◆ What you have to do:
Write the entries below out again exactly, but skip the pictures.

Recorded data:
○ ○ ○ ○ ○
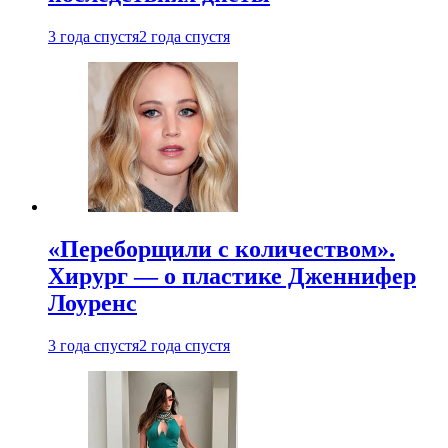
3 года спустя
2 года спустя
«Переборщили с количеством».
Хирург — о пластике Дженнифер
Лоуренс
3 года спустя
2 года спустя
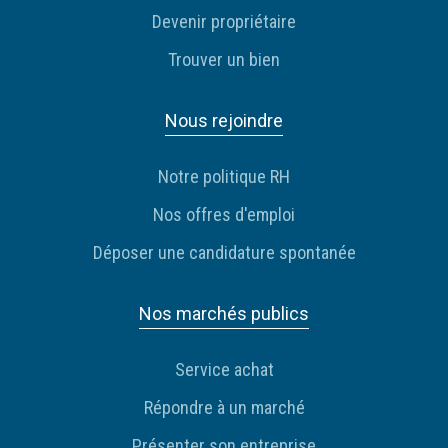
Devenir propriétaire
Trouver un bien
Nous rejoindre
Notre politique RH
Nos offres d'emploi
Déposer une candidature spontanée
Nos marchés publics
Service achat
Répondre à un marché
Présenter son entreprise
○ ○ ○ ○ ○
◆ Answer to this exercise:
3 года спустя
2 года спустя
«Переборщили с количеством».
Хирург — о пластике Дженнифер
Лоуренс
3 года спустя
2 года спустя
Devenir propriétaire
Trouver un bien
Nous rejoindre
Notre politique RH
Nos offres d'emploi
Déposer une candidature spontanée
Nos marchés publics
Service achat
Répondre à un marché
Présenter son entreprise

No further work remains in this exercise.